Lancashire County Council (24 015 453)
Category : Transport and highways > Traffic management
Decision : Closed after initial enquiries
Decision date : 09 Jan 2025
The Ombudsman's final decision:
Summary: We will not investigate this complaint about the Council’s communication with Mr X over his requests for information about road safety improvements. Parts of his complaint are late and there is otherwise no significant injustice.
The complaint
- Mr X said he has been campaigning for road safety improvements to a stretch or road near his home since 2020. Mr X said he found the service the Council provided in passing information about this matter, to be poor. He also said more recently, in 2024, he was trying to obtain information and found the Council was unhelpful and it was unnecessarily delayed.

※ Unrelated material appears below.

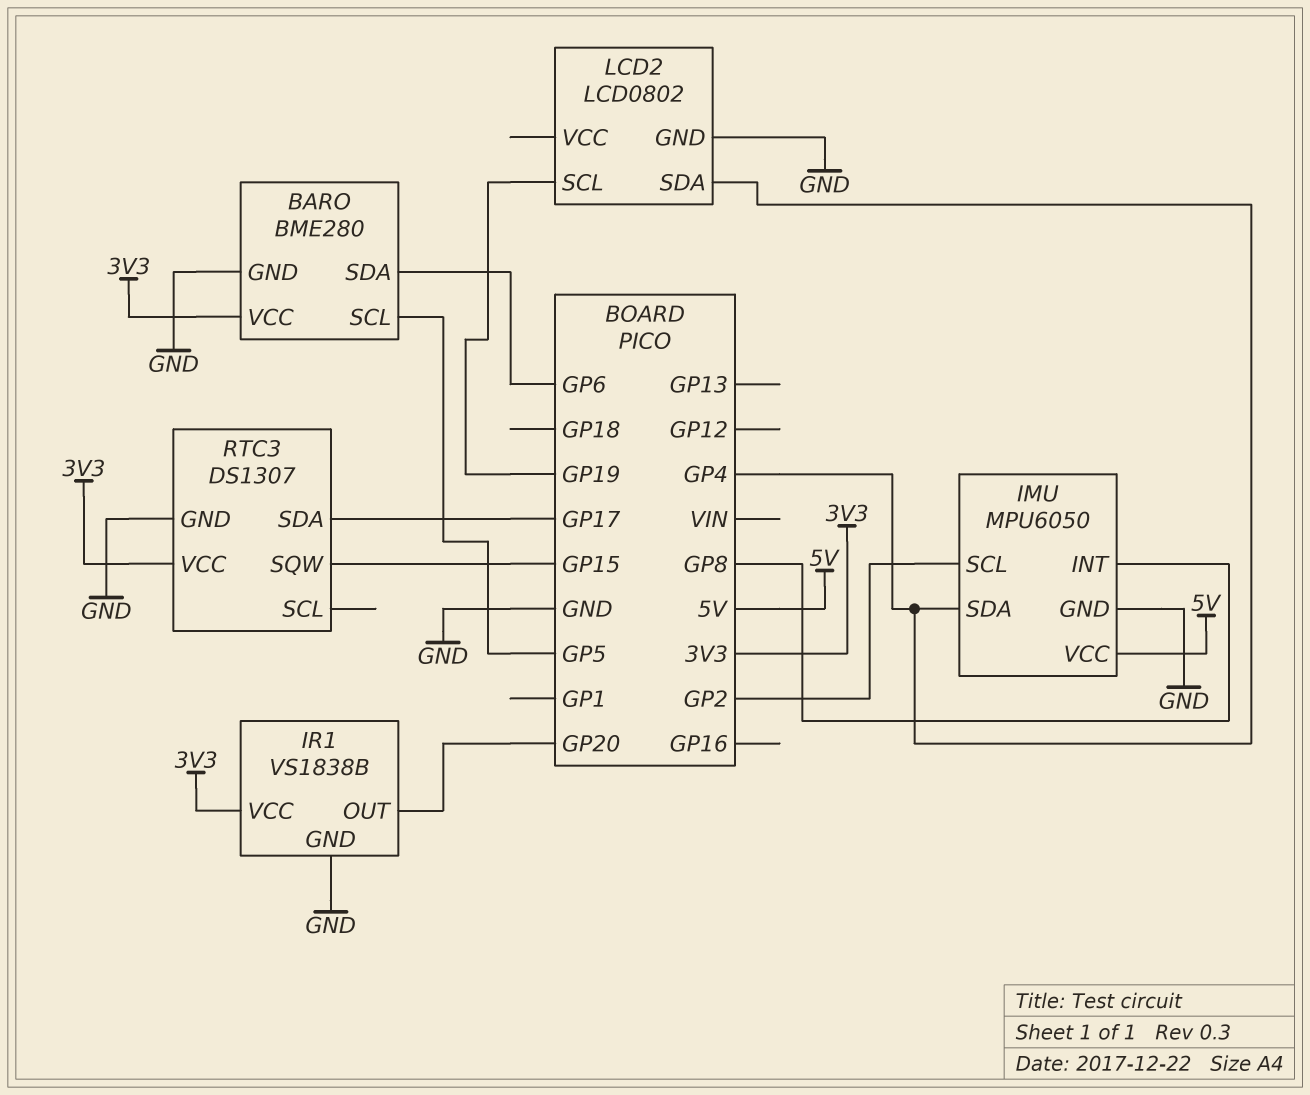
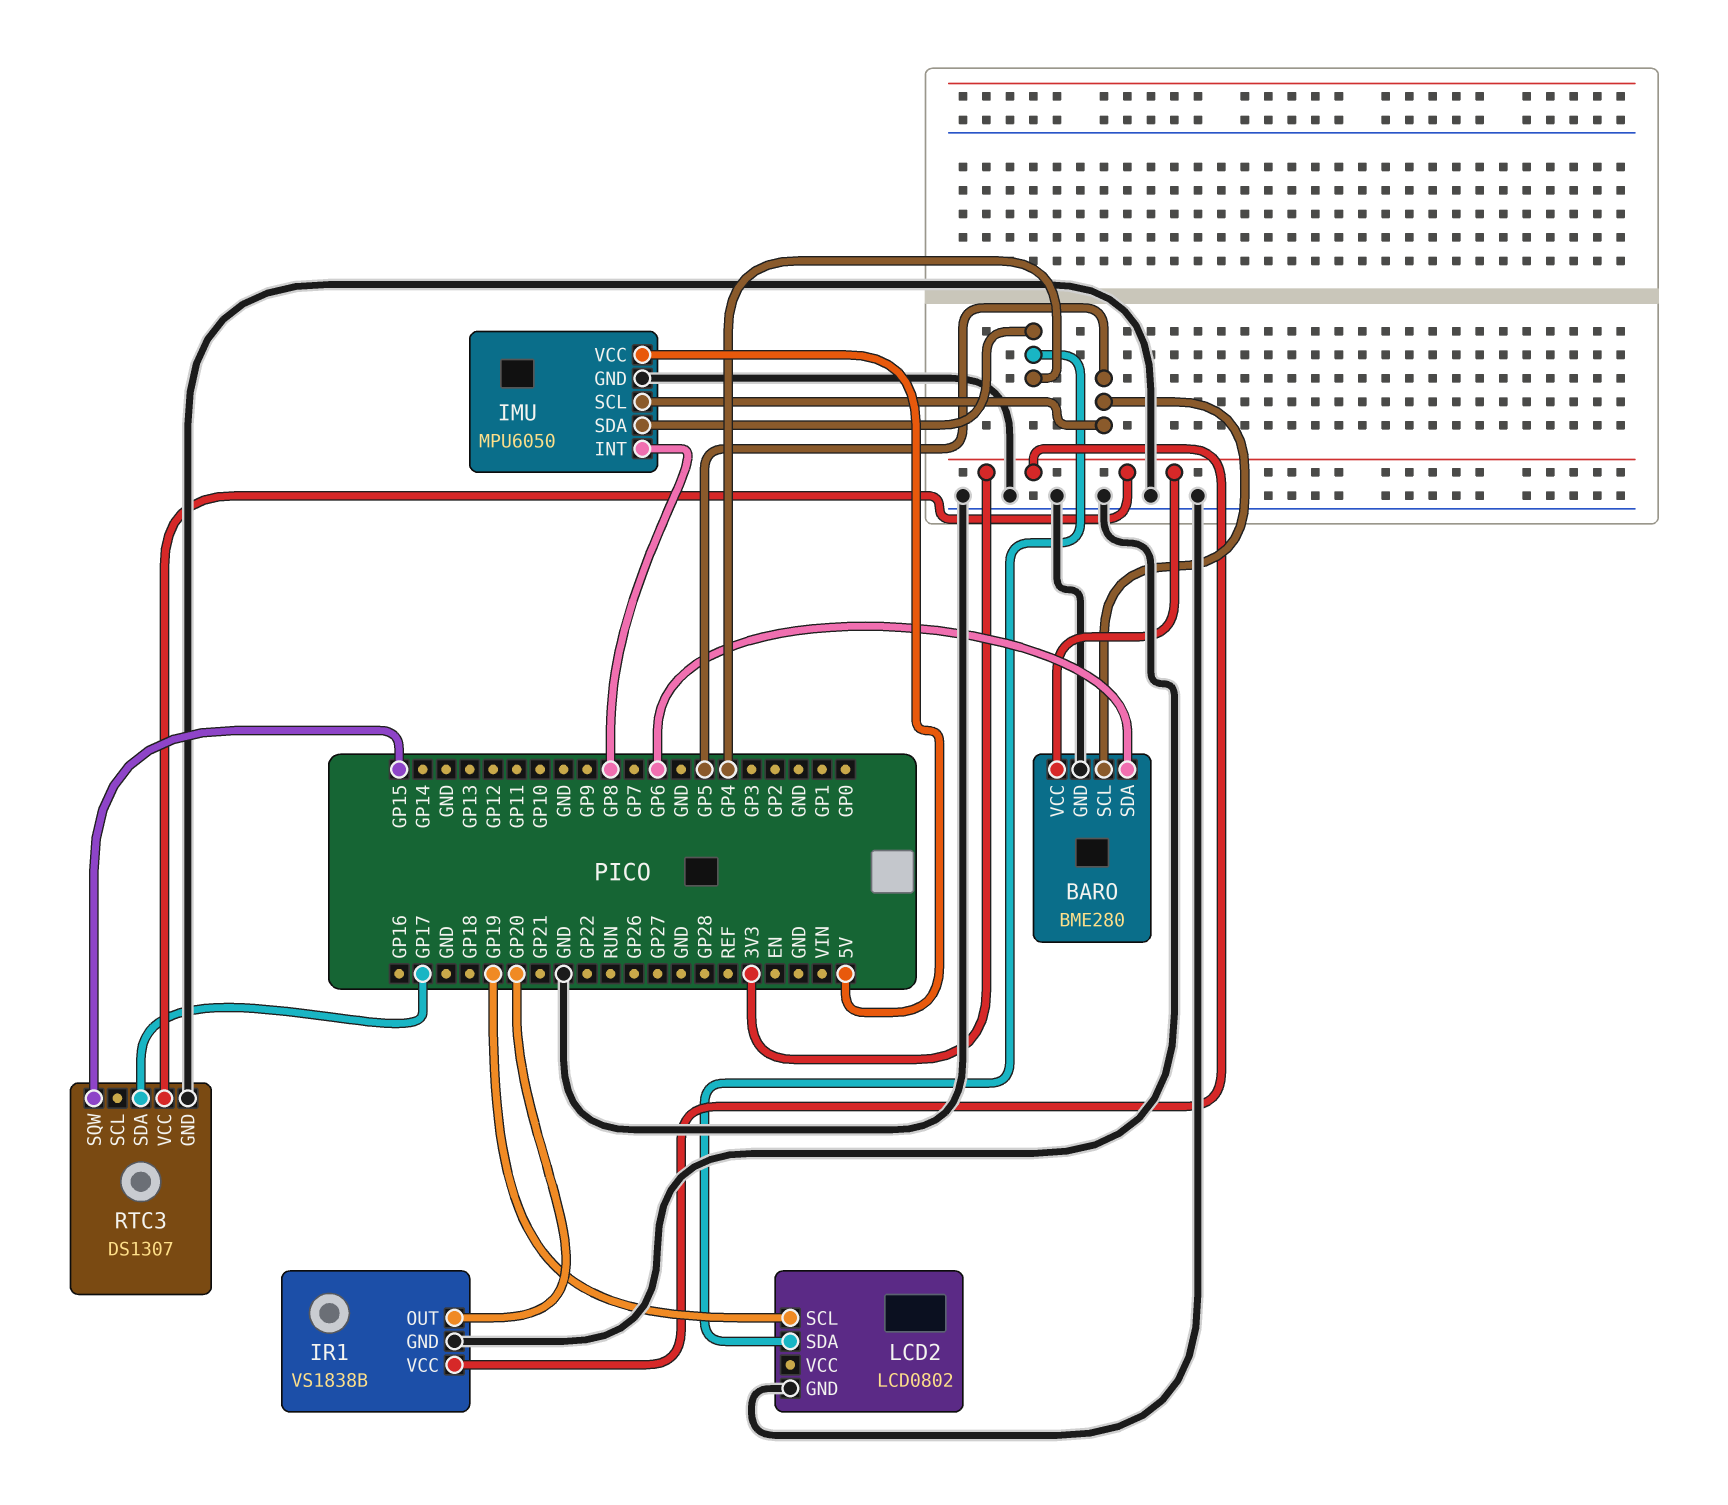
IMU pin SCL: GP2 -> GP5

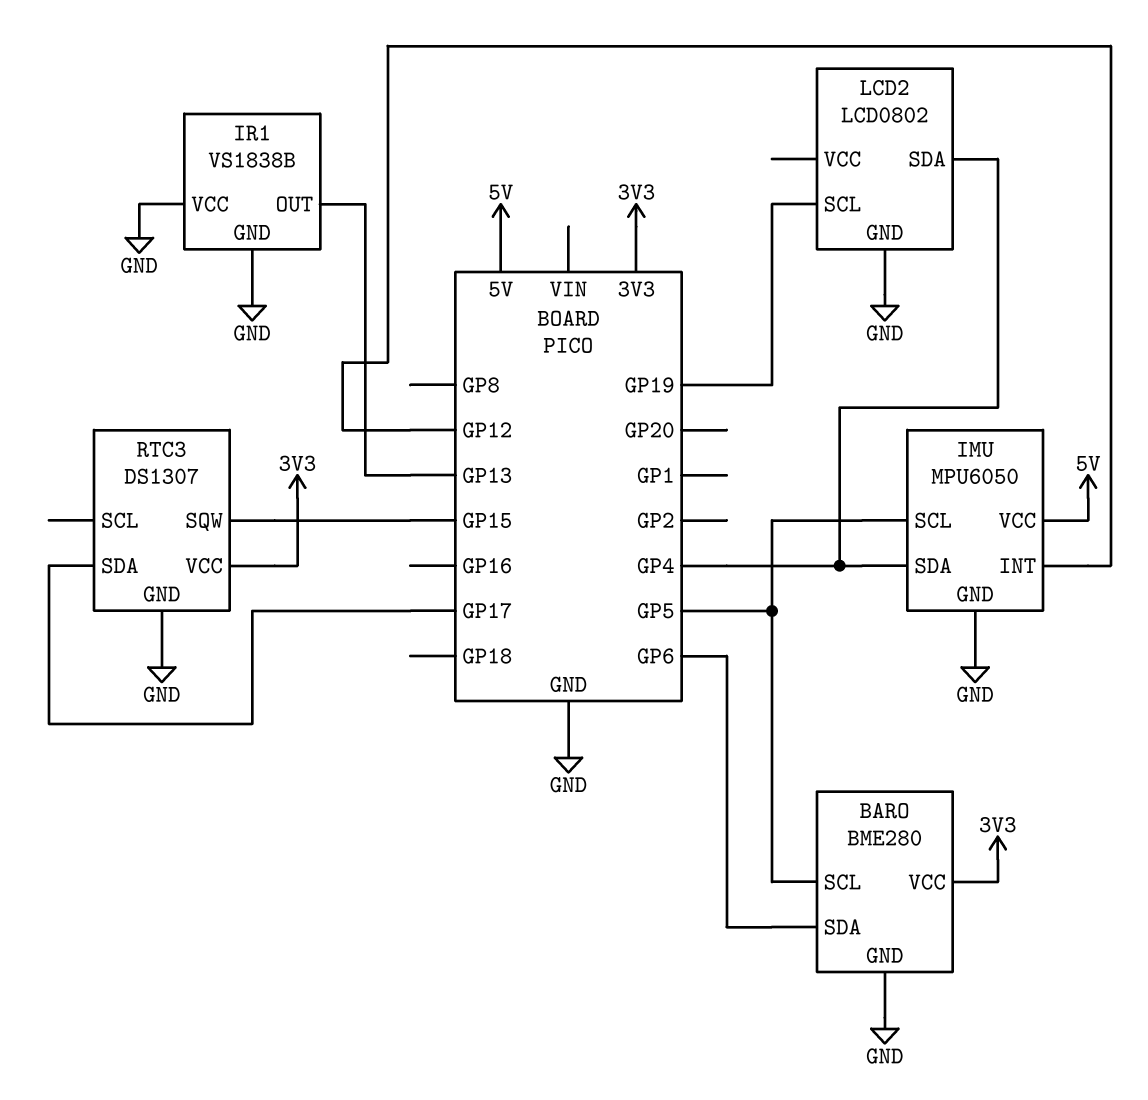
IMU pin INT: GP8 -> GP12
IR1 pin OUT: GP20 -> GP13
IR1 pin VCC: 3V3 -> GND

- Mr X said he found this stressful.
The Ombudsman’s role and powers
- We cannot investigate late complaints unless we decide there are good reasons. Late complaints are when someone takes more than 12 months to complain to us about something a council has done. (Local Government Act 1974, sections 26B and 34D, as amended)
- We investigate complaints about ‘maladministration’ and ‘service failure’, which we call ‘fault’. We must also consider whether any fault has had an adverse impact on the person making the complaint, which we call ‘injustice’. We provide a free service but must use public money carefully. We do not start or continue an investigation if we decide any injustice is not significant enough to justify our involvement (Local Government Act 1974, section 24A(6), as amended, section 34(B))
How I considered this complaint
- I considered information provided by Mr X and I considered the Ombudsman’s Assessment Code.
My assessment
- Mr X said he was unhappy with how the Council dealt with him as a representative of local residents, while trying to secure road safety improvements on a main road near where he lives.
- The Council said it had previously provided him with a response to his earlier queries about matters related to this issue in August 2023.
- Anything related to these matters at that point is a late complaint, and we will not investigate. This is because there are no good reasons why Mr X could not have complained to us sooner, if was dissatisfied about the Council’s response given to him then.
- Mr X said in mid-2024, he raised some additional queries and was dissatisfied with the responses he got and he made a complaint. The Council replied to Mr and provided a response to his queries. These appear to be a reasonable response to his questions.
- We will not investigate Mr X’s complaint about how it communicated with him, because there is no significant injustice. We do not start an investigation if we decide the impact of the fault a person complains about is not so significant that we should investigate.
- We will normally only investigate a complaint where the complainant has suffered serious loss, harm or distress as a direct result of faults or failures by an organisation. In addition, we will not normally investigate a complaint where the complainant is using their enquiry as a way of raising a wider community campaign about something of general concern but where they have not suffered injustice.
Final decision
- We will not investigate Mr X’s complaint, because some parts are late and there is otherwise no significant injustice.